Unique to the SLT trim level is the Dark Accent Package. It gives you a darkened chrome grille with a Charcoal insert. It also paints the mirror caps black and adds black inserts to the front and rear fascia.
Upgrades are significant inside. The driver gets eight-way power-adjustment and the front passenger gets six-way. Ambient interior lighting also joins the list as standard equipment. Many of the features added to the SLE in packages, such as heated front seats and dual-zone automatic climate control, become standard for the SLT. A heated steering wheel is also included. An eight-inch touchscreen runs the infotainment system in this trim.
The SLT is eligible for the Infotainment II Package. When this is added to the Terrain, it adds navigation and HD radio. It also throws in a seven-speaker upgraded sound system from Bose.
As far as safety features go, the SLT trim level upgrades from a standard rear vision camera to an HD one. Otherwise, it has the same standard and available options as the SLE.
Compare the 2021 GMC Terrain SLT vs Terrain Denali Trims. What is the difference?
The first thing to know about the 2021 GMC Terrain Denali is that it will have late availability. It may be worth waiting for, however. On top of having the more powerful engine, the Denali has its own premium suspension with enhanced shock control. It makes the ride of the Terrain even smoother and more enjoyable, even over rough road surfaces.

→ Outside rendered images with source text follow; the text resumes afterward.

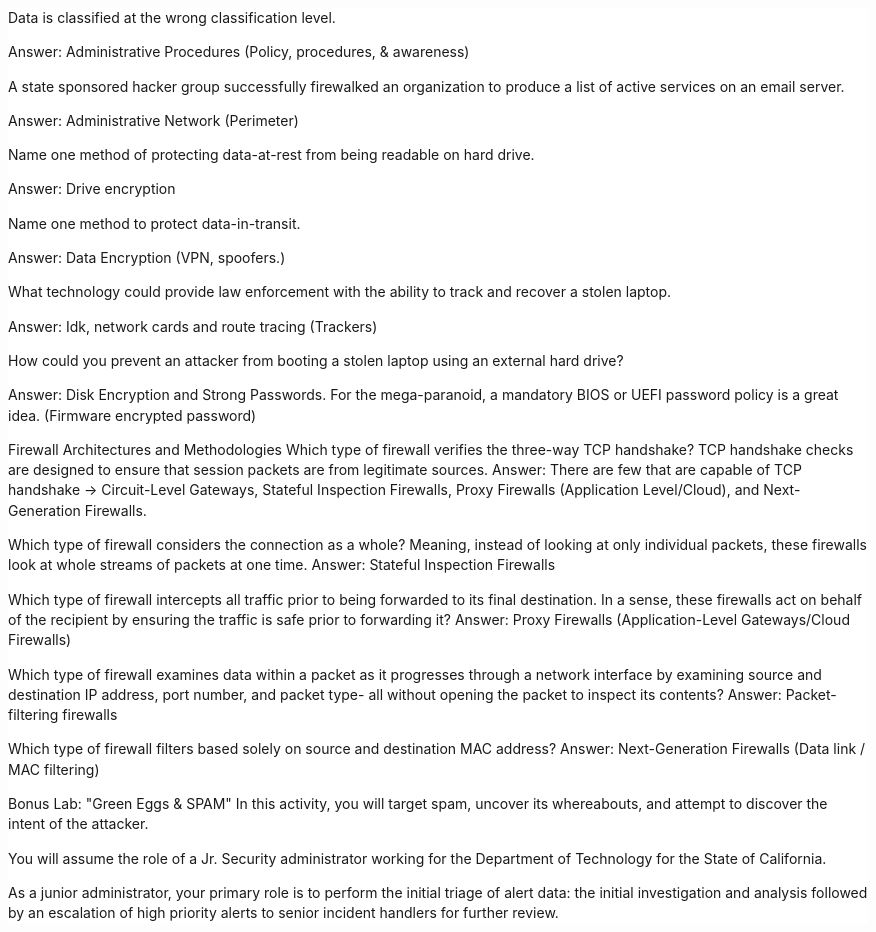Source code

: Data is classified at the wrong classification level.

Answer: Administrative Procedures (Policy, procedures, & awareness)

A state sponsored hacker group successfully firewalked an organization to produce a list of active services on an email server.

Answer: Administrative Network (Perimeter)

Name one method of protecting data-at-rest from being readable on hard drive.

Answer: Drive encryption

Name one method to protect data-in-transit.

Answer: Data Encryption (VPN, spoofers.)

What technology could provide law enforcement with the ability to track and recover a stolen laptop.

Answer: Idk, network cards and route tracing (Trackers)

How could you prevent an attacker from booting a stolen laptop using an external hard drive?

Answer: Disk Encryption and Strong Passwords. For the mega-paranoid, a mandatory BIOS or UEFI password policy is a great idea. (Firmware encrypted password)

Firewall Architectures and Methodologies
Which type of firewall verifies the three-way TCP handshake? TCP handshake checks are designed to ensure that session packets are from legitimate sources.
Answer: There are few that are capable of TCP handshake → Circuit-Level Gateways, Stateful Inspection Firewalls, Proxy Firewalls (Application Level/Cloud), and Next-Generation Firewalls.

Which type of firewall considers the connection as a whole? Meaning, instead of looking at only individual packets, these firewalls look at whole streams of packets at one time.
Answer: Stateful Inspection Firewalls

Which type of firewall intercepts all traffic prior to being forwarded to its final destination. In a sense, these firewalls act on behalf of the recipient by ensuring the traffic is safe prior to forwarding it?
Answer: Proxy Firewalls (Application-Level Gateways/Cloud Firewalls)

Which type of firewall examines data within a packet as it progresses through a network interface by examining source and destination IP address, port number, and packet type- all without opening the packet to inspect its contents?
Answer: Packet-filtering firewalls

Which type of firewall filters based solely on source and destination MAC address?
Answer: Next-Generation Firewalls (Data link / MAC filtering)

Bonus Lab: "Green Eggs & SPAM"
In this activity, you will target spam, uncover its whereabouts, and attempt to discover the intent of the attacker.

You will assume the role of a Jr. Security administrator working for the Department of Technology for the State of California.

As a junior administrator, your primary role is to perform the initial triage of alert data: the initial investigation and analysis followed by an escalation of high priority alerts to senior incident handlers for further review.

On the outside, the Denali trim looks somewhat similar to the SLE with the Bright Package. It has lower door chrome moldings, chrome accents on the side mirrors and door handles, and those bright roof rails. This all works with the satin-chrome finish on the grille to add to the sophisticated look of this top trim level.

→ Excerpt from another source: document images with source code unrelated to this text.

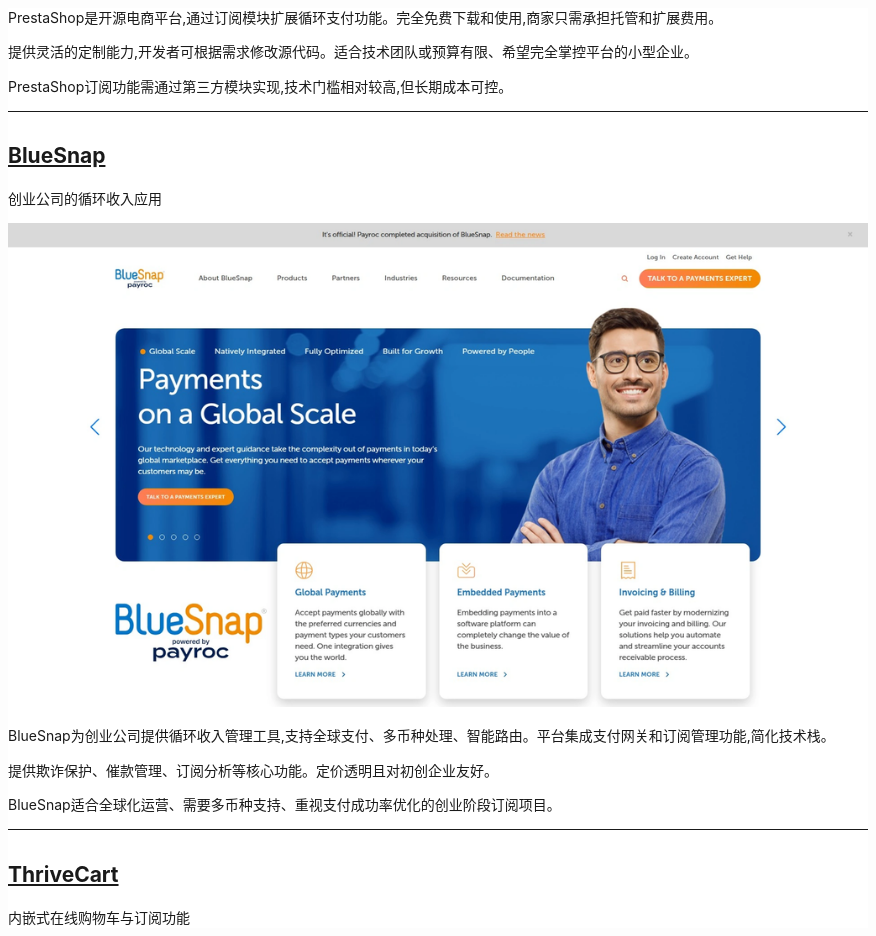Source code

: 
PrestaShop是开源电商平台,通过订阅模块扩展循环支付功能。完全免费下载和使用,商家只需承担托管和扩展费用。

提供灵活的定制能力,开发者可根据需求修改源代码。适合技术团队或预算有限、希望完全掌控平台的小型企业。

PrestaShop订阅功能需通过第三方模块实现,技术门槛相对较高,但长期成本可控。

***

## **[BlueSnap](https://home.bluesnap.com)**

创业公司的循环收入应用

![BlueSnap Screenshot](image/home.webp)


BlueSnap为创业公司提供循环收入管理工具,支持全球支付、多币种处理、智能路由。平台集成支付网关和订阅管理功能,简化技术栈。

提供欺诈保护、催款管理、订阅分析等核心功能。定价透明且对初创企业友好。

BlueSnap适合全球化运营、需要多币种支持、重视支付成功率优化的创业阶段订阅项目。

***

## **[ThriveCart](https://thrivecart.com)**

内嵌式在线购物车与订阅功能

Inside, the Denali has leather-appointed front seats. Even this top model leaves behind some interior features when it comes to the standard feature list. Still, if you want heated rear outboard seats, ventilated front seats, or a sunroof, the Denali is the only way to get them.
All of the features in the GMC Pro Safety Plus Package are included when you choose the Denali. Optional for only this trim is also an automatic park assist. This feature can help drivers find an appropriate spot for both parallel and perpendicular parking. While the driver is still responsible for accelerating and braking, the parking assist feature will handle all of the steering needs. It will also let the driver know when to shift gears.
These free services will offer you the lowest prices and supply you with multiple competing price quotes. You will know the best price before you visit the dealer.
Which Trim to Choose?
With roughly a 13,000 dollar difference between the SL and the Denali, it is important to pick the right model. The SL is an attractive option, but only if you are looking to spend as little as possible. It is worth moving up to at least the SLE so you have the option to customize the 2021 GMC Terrain to fit your needs.
If you are after the sleek Elevation Edition, the SLE is the right choice. Otherwise, move up one more trim level to the SLT. It includes most of the optional equipment for the SLE. More importantly, it allows you to go with the more powerful engine, which is worth the cost.
The Denali trim level of any GMC vehicle is going to be tempting. They put on a good show with the added luxury features. However, the Denali version of the 2021 Terrain does not add enough to the vehicle to justify the jump in price.
Drivers will be happy with their 2021 GMC Terrain if they choose the SLT trim level and opt for the 2.0L turbocharged engine.